(Task brief): Write the next part of the passage below about George Burns and Gracie's wedding, picking up after its final sentence.

(Reading text):
--
Meanwhile, back at the unemployment office, Gracie was looking for someone to team up with in a comedy act. She told this to her roommate who told it to Jack who told Gracie he had a friend. George, who was working with someone who might just be what the doctor — or, at least, Gracie — ordered. Gracie came. She saw. But she conquered George, not the other fellow. And so, a couple of years later, between shows in a theater in Cleveland, George Burns took unto himself the wife that he'd already taken as a partner and — like it says in the storybooks — they've laughed happily ever after.
The cigar in George's molars bobbles overtime when he describes his wedding night: "Jack was working in Omaha (Jack: "Kansas City.") so he wasn't present for the ceremony. Gracie and I were earning $250 a week. We lived strictly in two-bucks-a-day hotels, but for our honeymoon we figured we'd go the whole route and blow $7 a day. We checked into the Statler at four in the morning, but the desk-clerk explained our day officially started at six.
"Well, we weren't gonna pay no extra seven bucks, so we sat in the lobby for two hours.
"The wedding was scheduled for eight that morning. But the justice of the peace was furious because he'd planned to go fishing that day, and he married us so fast that it was eighty cents on the taxi meter when we pulled up — and ninety cents when we left. He wasn't going to let any marriage kill his fishing.
--
Extracted records

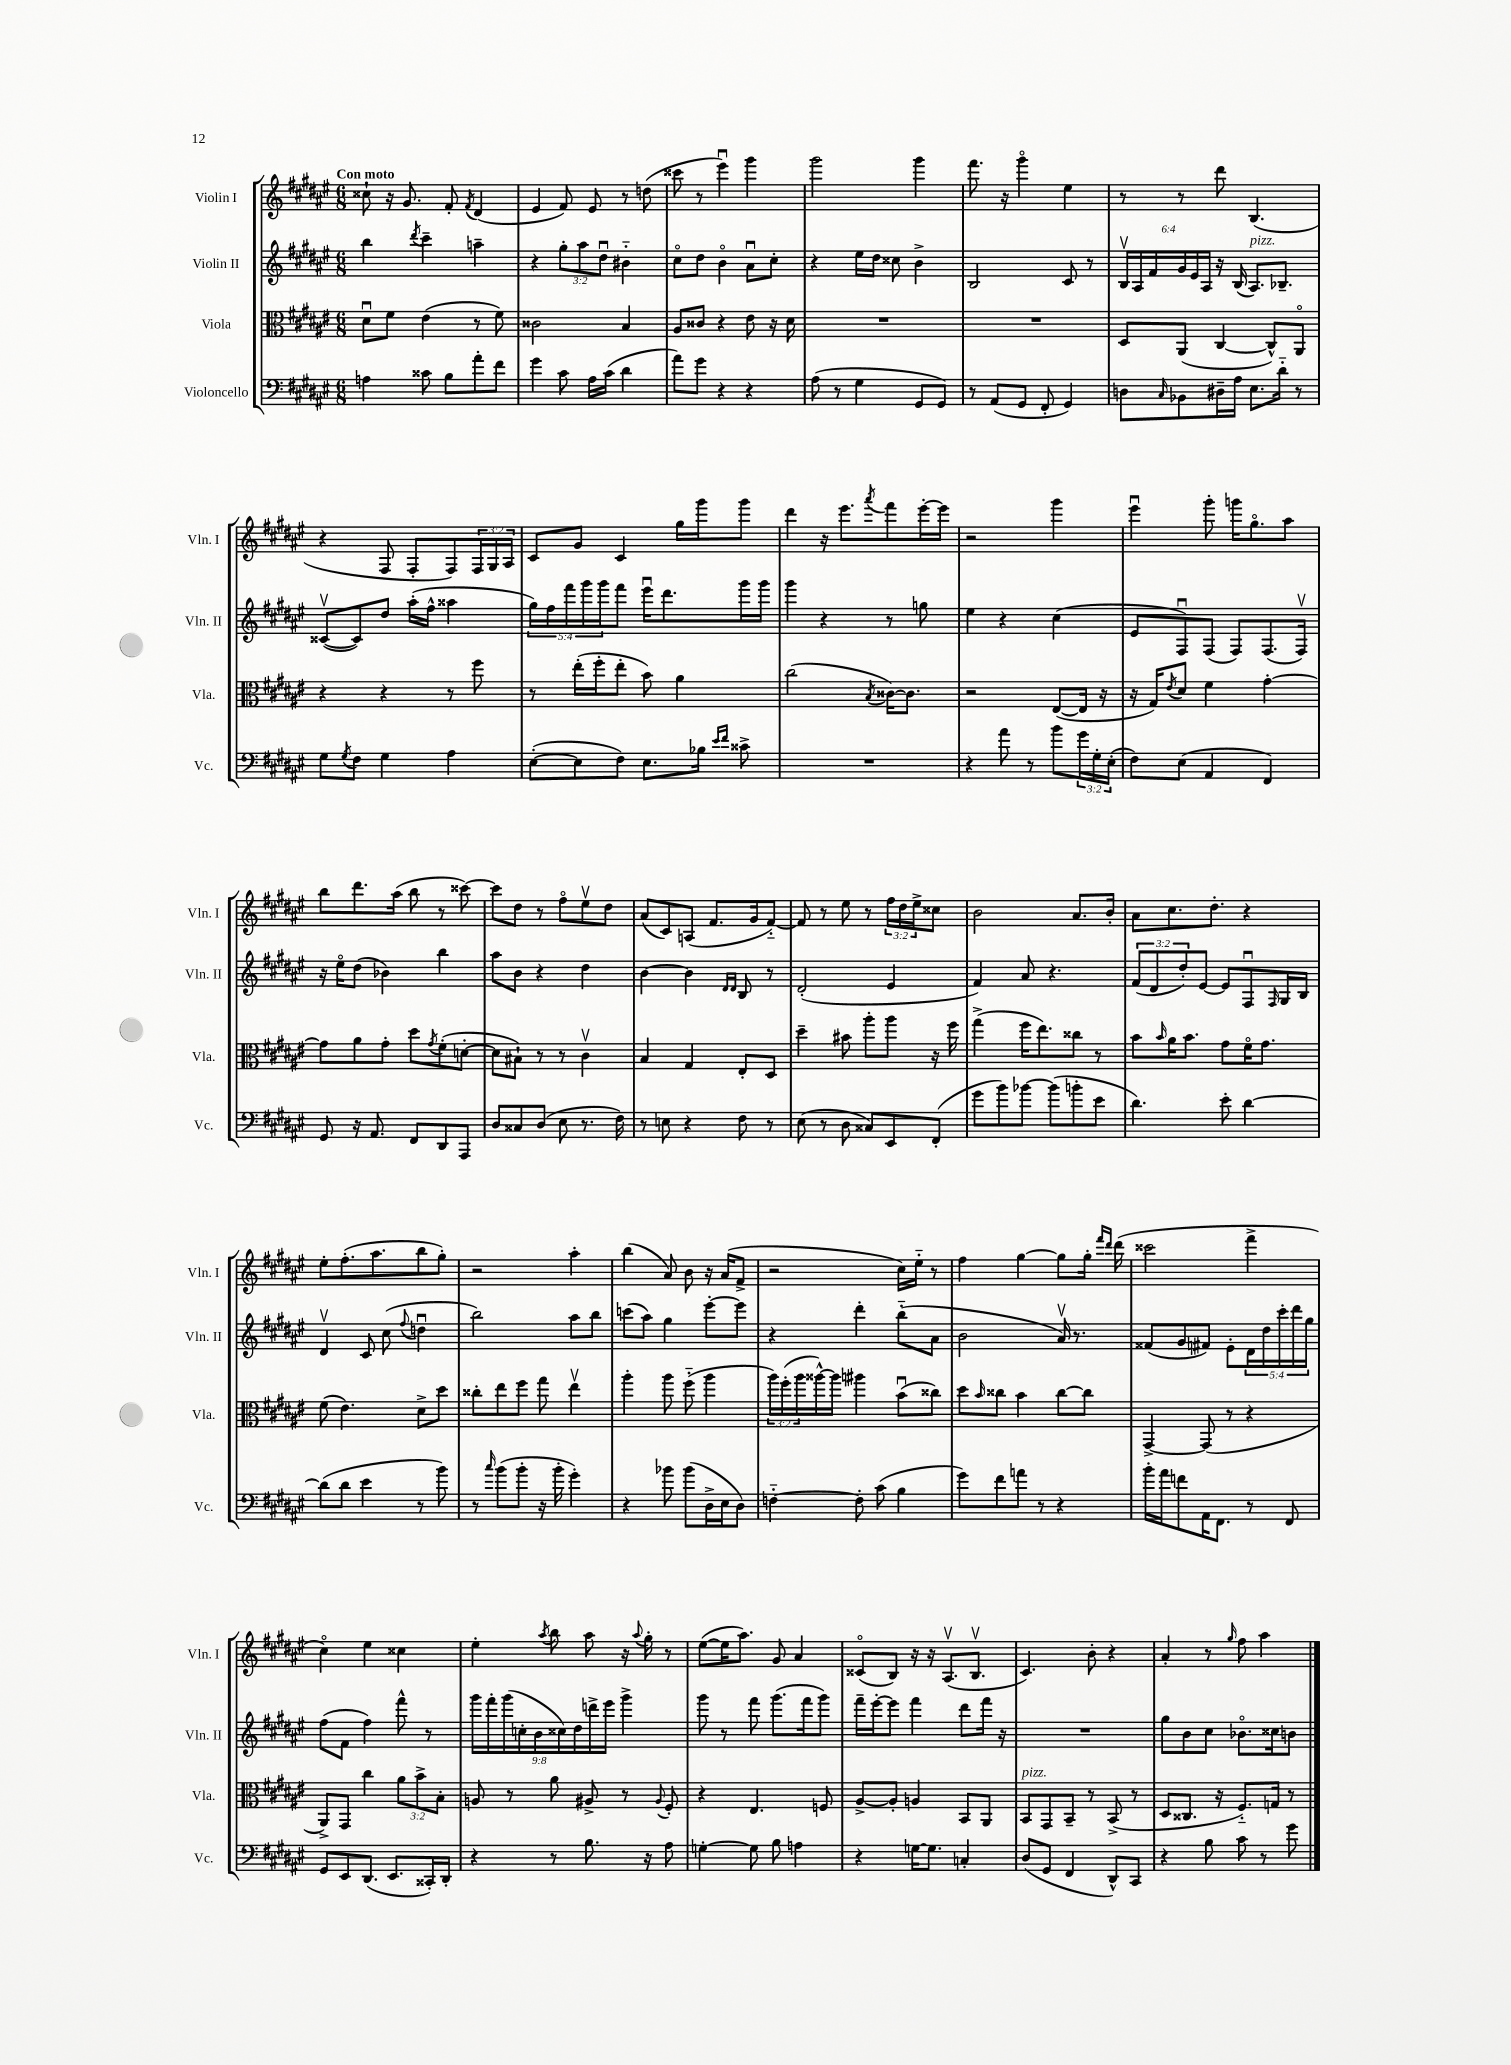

**kern	**kern	**kern	**kern
*staff4	*staff3	*staff2	*staff1
*clefF4	*clefC3	*clefG2	*clefG2
*k[f#c#g#d#a#e#]	*k[f#c#g#d#a#e#]	*k[f#c#g#d#a#e#]	*k[f#c#g#d#a#e#]
*M6/8	*M6/8	*M6/8	*M6/8
4A	8d#u	4bb	8cc##`
.	8f#	.	16r
.	.	.	8.g#
.	.	8qddd#	.
8c##	(4e#	4ccc#~	.
8B	.	.	8f#'
.	.	.	8qf#
8a#'	8r	4aa~	(4d#
8f#	8f#)	.	.
=	=	=	=
4g#	2c##	4r	4e#
8c#	.	12gg#'	8f#)
.	.	12aa#	.
16A#	.	.	8e#
.	.	12dd#u	.
(16c#	.	.	.
4d#	4B	4b#'~	8r
.	.	.	(8dd
=	=	=	=
8a#)	8A#	8cc#o	8ccc##
8g#	8c##	8dd#	8r
4r	4r	4bo	4eee#u)
4r	8e#	8a#u	4ggg#
.	16r	8cc#'	.
.	16d#	.	.
=	=	=	=
(8A#	2.r	4r	2ggg#
8r	.	.	.
4G#	.	16ee#	.
.	.	16dd#	.
.	.	8cc##	.
8GG#	.	4b^	4ggg#
8GG#)	.	.	.
=	=	=	=
8r	2.r	2B	8.fff#
(8AA#	.	.	.
.	.	.	16r
8GG#	.	.	4ggg#o
8FF#'	.	.	.
4GG#)	.	8c#	4ee#
.	.	8r	.
=	=	=	=
8D	8D#	24Bv	8r
.	.	24A#	.
.	.	24f#	.
16qqC#	.	.	.
8BB-	(8AA#	24g#	8r
.	.	24e#	.
.	.	24A#	.
16D#~	[4C#	16r	8ddd#
16A#	.	(16B	.
8.E#	.	8.A#)	(4.B
.	8C#^^])	.	.
16d#'~	.	8.B-~	.
8r	8AA#o	.	.
=	=	=	=
8G#	4r	([8c##v	4r
8qG#	.	.	.
8F#	.	8c##])	.
4G#	4r	8dd#	8F#
.	.	(16aa#'	8F#'
.	.	16ff#^^	.
4A#	8r	4aa##	8F#)
.	8ff#	.	24F#
.	.	.	24G#
.	.	.	24A#
=	=	=	=
([8E#'	8r	20gg#)	8c#
.	.	20ff#	.
.	.	20fff#	.
8E#]	(16ee#'	.	8g#
.	.	20ggg#	.
.	16ff#'	.	.
.	.	20ggg#	.
8F#)	8ee#'	8fff#	4c#
8.E#	8b)	16eee#u	.
.	.	8.ddd#	.
.	4a#	.	16gg#
16B-	.	.	16ggg#
16qqe#	.	.	.
16qqf#	.	.	.
8c##^	.	16ggg#	8ggg#
.	.	16ggg#	.
=	=	=	=
2.r	(2cc#	4ggg#	4ddd#
.	.	4r	16r
.	.	.	8.eee#
.	8qB	.	8qaaa#
.	[16c##)	8r	8fff#
.	8.c##]	.	.
.	.	8gg	[16eee#'
.	.	.	16eee#]
=	=	=	=
4r	2r	4ee#	2r
8a#	.	4r	.
8r	.	.	.
8b	([8E#	(4cc#	4ggg#
24g#	16E#]	.	.
24G#'	.	.	.
.	16r	.	.
(24E#'	.	.	.
=	=	=	=
8F#)	16r	8e#	4eee#u
.	16G#)	.	.
.	8qe#	.	.
(8E#	8d#	8F#u)	.
4AA#	4f#	(8F#	8ggg#'
.	.	8F#)	16ggg
.	.	.	8.gg#o
4FF#)	[4g#'	(8.F#	.
.	.	.	8aa#
.	.	16F#v)	.
=	=	=	=
8GG#	8g#]	16r	8bb
.	.	16ee#o	.
16r	8a#	(8dd#	8.ddd#
8.AA#	.	.	.
.	8g#'	4b-)	.
.	.	.	(16aa#
8FF#	8dd#	.	8bb
.	8qg#	.	.
8DD#	(8f#'	4bb	8r
8AAA#	[8d'	.	[8ccc##)
=	=	=	=
8D#	8d]	8aa#	8ccc##]
8C##	8B#`)	8b	8dd#
(8D#	8r	4r	8r
8E#	8r	.	8ff#o
8.r	4c#v	4dd#	8ee#v
.	.	.	8dd#
16F#)	.	.	.
=	=	=	=
8r	4B	[4b	(8a#
8E	.	.	8c#)
4r	4G#	4b]	(8A
.	.	.	8.f#
.	.	16qqd#	.
.	.	16qqd#	.
8F#	8E#'	8B	.
.	.	.	16g#
8r	8D#	8r	[8f#'~)
=	=	=	=
(8E#	4dd#~	(2d#'	8f#]
8r	.	.	8r
8D#	8b#	.	8ee#
8C##)	8aa#'	.	8r
8EE#	8aa#	4e#	24ff#
.	.	.	24dd#
.	.	.	24ee#^
(8FF#'	16r	.	8cc##
.	16ff#	.	.
=	=	=	=
8g#	(4gg#^	4f#)	2b
8b)	.	.	.
[8b-	16ff#	8a#	.
.	8.ee#)	.	.
(8b-]	.	4.r	.
8b'	8cc##	.	8.a#
8e#	8r	.	.
.	.	.	16b'
=	=	=	=
4.d#)	8b	(12f#	8a#
.	.	12d#	.
.	16qqb	.	.
.	16a#	.	8.cc#
.	.	12dd#')	.
.	8.b	.	.
.	.	[8e#	.
.	.	.	8.dd#'
8e#'	8g#	8e#]	.
[4d#	16f#o	8F#u	4r
.	8.g#	.	.
.	.	16qqF#	.
.	.	16G#	.
.	.	16B	.
=	=	=	=
(8d#]	(8f#	4d#v	8ee#'
8d#	4.e#)	.	(8.ff#'
4e#	.	8c#	.
.	.	.	8.aa#
.	.	(8cc#	.
.	.	8qqff#	.
8r	8d#^	4ddu	8bb
8b)	8dd#	.	8gg#')
=	=	=	=
8r	8cc##'	2bb)	2r
16qqcc#	.	.	.
(8b	8ee#	.	.
8b'	8ff#	.	.
16r	8gg#	.	.
16b'	.	.	.
4g#')	4ee#v	8aa#	4aa#'
.	.	8bb	.
=	=	=	=
4r	4aa#'	(8ccc	(4bb
.	.	8aa#)	.
8b-	8aa#	4gg#	8a#)
(8b-	(8ff#'~	.	8b
16D#^	4aa#	[8eee#'	16r
16E#	.	.	(16a#
8D#)	.	8eee#]	8f#^
=	=	=	=
[4F'~	24aa#)	4r	2r
.	(24ff#'	.	.
.	24aa#	.	.
.	[16aa##^^)	.	.
.	16aa##]	.	.
8F']	4aa#	4ddd#'	.
(8c#	.	.	.
4B	(8bu	(8bb'~	16cc#)
.	.	.	16ee#'~
.	8cc##)	8a#	8r
=	=	=	=
8g#)	8dd#	2b	4ff#
.	16qqb	.	.
8f#	8cc##	.	.
8a	4b	.	[4gg#
8r	.	.	.
4r	[8cc##	16a#v)	8gg#]
.	.	8.r	.
.	8cc##]	.	16gg#'
.	.	.	16qqfff#
.	.	.	16qqddd#
.	.	.	(16ddd#
=	=	=	=
16b'	[4GG#^	(8f##	2ccc##
16a#	.	.	.
8f	.	8g#	.
16AA#	(8GG#]	8f#)	.
8.FF#	.	.	.
.	8r	8e#'	.
8r	4r	20d#	4fff#^
.	.	20dd#	.
.	.	20ccc#'	.
8FF#	.	.	.
.	.	20ddd#	.
.	.	20gg#	.
=	=	=	=
8GG#	8AA#^)	(8ff#	4cc#o)
8EE#	8GG#	8f#	.
(8.DD#	4cc#	4ff#)	4ee#
8.EE#	.	.	.
.	12a#	8fff#^^	4cc##
.	12b^	.	.
16CC##')	.	8r	.
.	12B'	.	.
16DD#'	.	.	.
=	=	=	=
4r	8A	18ggg#	4ee#'
.	.	18fff#'	.
.	.	(18ggg#	.
.	8r	.	.
.	.	18cc'	.
.	.	18b	.
.	.	.	8qaa#
8r	8a#	.	8bb
.	.	18cc##)	.
.	.	18dd#	.
8.B	8A#^	.	8aa#
.	.	18ddd^	.
.	.	18eee#	.
.	8r	4ggg#^	16r
.	.	.	8qqaa#
16r	.	.	16gg#'
.	8qqA#	.	.
8A#	8F#'	.	8r
=	=	=	=
[4G'	4r	8ggg#	([8ee#
.	.	8r	16ee#]
.	.	.	8.aa#)
8G]	4.E#	8fff#	.
8B	.	(8.ggg#	8g#
4A	.	.	4a#
.	.	16fff#	.
.	8F	8ggg#)	.
=	=	=	=
4r	[8A#^	16fff#~	(8c##o
.	.	[16eee#'	.
.	8A#']	8eee#]	8B)
[16G	4A	4fff#	16r
8.G]	.	.	16r
.	.	.	(8.A#v
4C'	8BB	8ddd#	.
.	.	.	8.Bv
.	8AA#	16fff#	.
.	.	16r	.
=	=	=	=
(8D#	8BB	2.r	4.c#)
8GG#	8GG#	.	.
4FF#	8BB~	.	.
.	8r	.	8b'
8DD#^^)	(8BB^	.	4r
8CC#	8r	.	.
=	=	=	=
4r	8D#	8gg#	4a#'
.	8.C##	8b	.
8B	.	8cc#	8r
.	16r	.	.
.	.	.	16qqgg#
8c#	8.F#'~)	8.b-o	8ff#
8r	.	.	4aa#
.	16G	16cc##	.
8g#	8r	8b	.
==	==	==	==
*-	*-	*-	*-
--
(Expected answer):
"Anyway," grins George gleefully, "we were dead tired from sitting in that lobby, so we went to bed early. At two A.M., the phone rang. It was long-distance. It was Jack. Now I know his voice, see, so the minute he said 'Hello,' I said, 'Will you have the waiter send up another order of ham and eggs, please,' and I hung up. Four o'clock the phone wakes us again. It's Jack. All he said was, 'Hello . . . hello,' and I said, 'I'm still waiting for the eggs.' Not another word and I hung up."
George, who, as Jack Benny says, "is conceded by most comedians to be the funniest man in the business," continued with his crackling dry wit. "I always hang up on Jack. Always. In the middle of any conversation, I suddenly hang up. It started once when he talked so long I couldn't stand it. So right in the middle of a comma, I hung up on him. He thought it was a riot. Next time, I did it again. I did this three times in a row, and each time he got hysterical. Finally I figured it isn't funny anymore, so I stopped. Well, he was hurt. He thought I was mad at him. Since then, I hang up on him every single time we talk on a phone. It isn't funny anymore, but I don't want him to think I'm mad."

After this poolside chat, I didn't see George for two years. Our next meeting was at his office. He was the talk of the industry because he'd just discovered the rising star, Ann-Margret, and had just packaged a CBS-TV series, "Mister Ed," so this naturally was what the man was expected to talk about, breathe about and think about. Therefore, I naturally expected this would be Topic A in conversation.
"George," I said, "you're doing so well without Gracie that ..."
"Yeah," said George, "Gracie would have quit even sooner if not for Jack."
"Jack?"
"Jack Benny."
"Well, in any case, you're doing so sensationally that . . ."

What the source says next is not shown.